(EXTRAIT DU TEXTE)
__________

LE DÉFI DE CONCRÉTISER LE MODÈLE
Convaincu qu’il est possible d’attirer et de fidéliser la clientèle autrement qu’en promouvant les rabais de la semaine, le propriétaire de la Pharmacie Jean-Sébastien Lecompte affiliée à Uniprix a néanmoins dû relever plusieurs défis pour mettre en place son modèle d’affaires. Il lui a fallu innover pour valoriser le rôle du pharmacien et trouver la façon d’opérationnaliser les services en vue de les rendre à la fois fonctionnels, rentables et utiles pour la population.
« Précisons d’emblée qu’il s’agit de services pour lesquels la Régie de l’assurance maladie du Québec rémunère déjà les pharmaciens et qui sont encadrés par la loi. L’enjeu consiste à instaurer la stratégie avec le contexte, la législation et la tarification existants. En tant que gestionnaire, le défi qui se pose est de concrétiser le tout », note le professionnel, qui détient une maîtrise en administration des affaires, profil gestion pharmaceutique, obtenue en 2020.
Jean-Sébastien Lecompte, pharmacien propriétaire
Bianka Turgeon, pharmacienne
© Marjorie Roy, Optique Photo
ACCÉDER AUX DIVERSES CLINIQUES
Les personnes qui n’ont pas de médecin de famille et de suivi régulier, qui ont une condition de santé chronique – comme le diabète ou la migraine – qui n’est pas stable ou qui nécessite un ajustement font partie de la clientèle visée par Jean-Sébastien Lecompte. Outre ceux qui en font la demande, la pharmacie effectue aussi du recrutement actif à l’interne en vérifiant l’état de santé des individus et en les invitant, au besoin, à s’inscrire à l’une de ses cliniques.
« Quand un patient adhère au service, une assistante technique en pharmacie appelle la personne, procède à une collecte de données complète, puis fixe un rendez-vous pour que le suivi s’amorce avec le pharmacien. Ce dernier convient de la fréquence de ce suivi et de son intensité, détaille l’éducateur agréé en diabète. On détermine si des prises de sang sont requises, des médicaments à ajuster, et après, on suit le patient régulièrement. »

__________

(DONNÉES BRUTES)
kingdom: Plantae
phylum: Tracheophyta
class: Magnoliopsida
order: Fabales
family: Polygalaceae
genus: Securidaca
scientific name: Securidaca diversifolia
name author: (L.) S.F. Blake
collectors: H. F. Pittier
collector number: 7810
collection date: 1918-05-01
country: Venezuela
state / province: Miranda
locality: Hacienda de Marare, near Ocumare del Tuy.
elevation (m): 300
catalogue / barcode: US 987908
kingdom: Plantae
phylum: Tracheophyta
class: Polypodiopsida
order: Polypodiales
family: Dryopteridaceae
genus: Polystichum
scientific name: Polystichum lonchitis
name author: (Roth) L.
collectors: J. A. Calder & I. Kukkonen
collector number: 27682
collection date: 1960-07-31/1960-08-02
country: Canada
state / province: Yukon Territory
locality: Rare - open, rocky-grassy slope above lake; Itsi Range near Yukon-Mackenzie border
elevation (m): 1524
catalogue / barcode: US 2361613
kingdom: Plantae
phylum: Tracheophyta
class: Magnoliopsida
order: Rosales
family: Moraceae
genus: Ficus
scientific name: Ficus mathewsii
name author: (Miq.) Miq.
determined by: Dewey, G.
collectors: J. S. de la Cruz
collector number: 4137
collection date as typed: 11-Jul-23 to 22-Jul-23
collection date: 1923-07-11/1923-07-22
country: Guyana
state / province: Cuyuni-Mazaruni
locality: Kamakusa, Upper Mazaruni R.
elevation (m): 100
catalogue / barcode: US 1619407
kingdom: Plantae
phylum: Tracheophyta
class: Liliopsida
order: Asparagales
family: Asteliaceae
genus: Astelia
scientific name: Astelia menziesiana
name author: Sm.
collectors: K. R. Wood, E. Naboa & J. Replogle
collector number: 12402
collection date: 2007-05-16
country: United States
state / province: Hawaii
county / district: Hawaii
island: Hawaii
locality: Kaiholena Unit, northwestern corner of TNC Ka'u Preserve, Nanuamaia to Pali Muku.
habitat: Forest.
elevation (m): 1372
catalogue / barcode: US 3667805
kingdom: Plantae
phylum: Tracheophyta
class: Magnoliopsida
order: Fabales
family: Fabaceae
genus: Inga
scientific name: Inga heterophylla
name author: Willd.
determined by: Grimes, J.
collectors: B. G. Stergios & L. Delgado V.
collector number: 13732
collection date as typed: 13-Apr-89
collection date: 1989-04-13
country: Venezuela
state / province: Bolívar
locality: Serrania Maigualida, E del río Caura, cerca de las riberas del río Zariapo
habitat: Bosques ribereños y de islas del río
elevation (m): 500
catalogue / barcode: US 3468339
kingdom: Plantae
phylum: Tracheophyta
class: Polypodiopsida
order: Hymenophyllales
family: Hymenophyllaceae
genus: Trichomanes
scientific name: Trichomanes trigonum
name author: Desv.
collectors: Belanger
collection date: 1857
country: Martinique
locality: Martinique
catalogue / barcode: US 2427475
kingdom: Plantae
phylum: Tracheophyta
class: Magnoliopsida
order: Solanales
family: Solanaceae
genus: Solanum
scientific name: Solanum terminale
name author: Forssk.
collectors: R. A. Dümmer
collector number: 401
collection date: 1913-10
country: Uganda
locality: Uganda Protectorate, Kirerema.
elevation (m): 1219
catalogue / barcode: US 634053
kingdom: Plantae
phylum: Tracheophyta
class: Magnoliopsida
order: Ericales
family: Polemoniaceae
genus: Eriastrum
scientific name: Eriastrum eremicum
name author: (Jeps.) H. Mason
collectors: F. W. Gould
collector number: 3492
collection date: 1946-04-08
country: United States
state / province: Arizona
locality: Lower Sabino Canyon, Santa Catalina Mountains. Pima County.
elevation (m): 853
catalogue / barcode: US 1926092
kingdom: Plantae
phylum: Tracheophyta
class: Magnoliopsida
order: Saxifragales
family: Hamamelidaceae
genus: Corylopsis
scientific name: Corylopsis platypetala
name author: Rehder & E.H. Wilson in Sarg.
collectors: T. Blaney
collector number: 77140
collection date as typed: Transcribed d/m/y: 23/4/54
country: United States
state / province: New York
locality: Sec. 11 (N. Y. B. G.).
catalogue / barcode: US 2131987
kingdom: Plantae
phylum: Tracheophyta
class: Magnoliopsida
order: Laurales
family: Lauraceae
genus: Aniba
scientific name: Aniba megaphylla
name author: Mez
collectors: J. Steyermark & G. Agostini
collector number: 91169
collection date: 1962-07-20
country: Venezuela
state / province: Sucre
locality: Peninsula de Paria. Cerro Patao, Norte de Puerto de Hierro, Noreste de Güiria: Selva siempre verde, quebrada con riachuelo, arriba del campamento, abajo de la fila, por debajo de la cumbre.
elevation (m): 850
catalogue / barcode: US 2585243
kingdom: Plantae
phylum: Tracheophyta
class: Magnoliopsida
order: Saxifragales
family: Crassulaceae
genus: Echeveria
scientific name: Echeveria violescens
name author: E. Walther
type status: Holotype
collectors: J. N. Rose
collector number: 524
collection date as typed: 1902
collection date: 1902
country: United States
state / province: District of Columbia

__________

(TÂCHES À RÉALISER)
• a. D'après l'extrait sur la pharmacie, en quelle année le propriétaire a-t-il obtenu sa maîtrise en administration des affaires ?
• b. Transcrivez sans rien changer tout le passage de l'extrait sur la pharmacie qui va de « Jean-Sébastien Lecompte, pharmacien » jusqu'à « de ses cliniques. ».
• c. Poursuivez l'extrait sur la pharmacie Jean-Sébastien Lecompte à partir de sa dernière phrase.
Le matériel n'a aucun rapport avec l'extrait sur la pharmacie.

(RÉPONSES PAR TÂCHE)
• a. En 2020.

• b.
Jean-Sébastien Lecompte, pharmacien propriétaire
Bianka Turgeon, pharmacienne
© Marjorie Roy, Optique Photo
ACCÉDER AUX DIVERSES CLINIQUES
Les personnes qui n’ont pas de médecin de famille et de suivi régulier, qui ont une condition de santé chronique – comme le diabète ou la migraine – qui n’est pas stable ou qui nécessite un ajustement font partie de la clientèle visée par Jean-Sébastien Lecompte. Outre ceux qui en font la demande, la pharmacie effectue aussi du recrutement actif à l’interne en vérifiant l’état de santé des individus et en les invitant, au besoin, à s’inscrire à l’une de ses cliniques.

• c.
FORMER ET BIEN S’ENTOURER
De plus en plus connues, les cliniques proposées par la pharmacie enregistrent une hausse constante de fréquentation. Dans les circonstances, le propriétaire met à contribution ses principales forces en gestion : la formation et le mentorat, ce qui lui permet de déléguer des responsabilités à son équipe. Les pharmaciennes, tout comme les assistantes techniques en pharmacie, sont donc fortement engagées dans la démarche afin d’assurer son succès.
Jean-Sébastien a également cru bon établir un système de gouvernance démocratique. Un comité de gestion a ainsi été constitué pour soutenir la compétitivité de l’entreprise. Lorsque des décisions doivent être prises pour l’ensemble des services – laboratoire, magasin, cosmétiques, comptabilité –, les quatre gestionnaires discutent de la voie à suivre. Tous les mois, ils se réunissent et chacun d'eux dispose d’un droit de vote qui équivaut à 25 %.
« Être propriétaire unique fait reposer les bons comme les mauvais coups sur les épaules d’un seul individu. Le comité de gestion a l’avantage de me forcer à être performant pour le bien de l’entreprise, et le comité, de son côté, est obligé de l’être au bénéfice du propriétaire. On parle d’un mode de gouvernance qui est gagnant-gagnant pour tout le monde. En soi, cette formule, c’est aussi innovant comme façon de faire les choses », conclut M. Lecompte.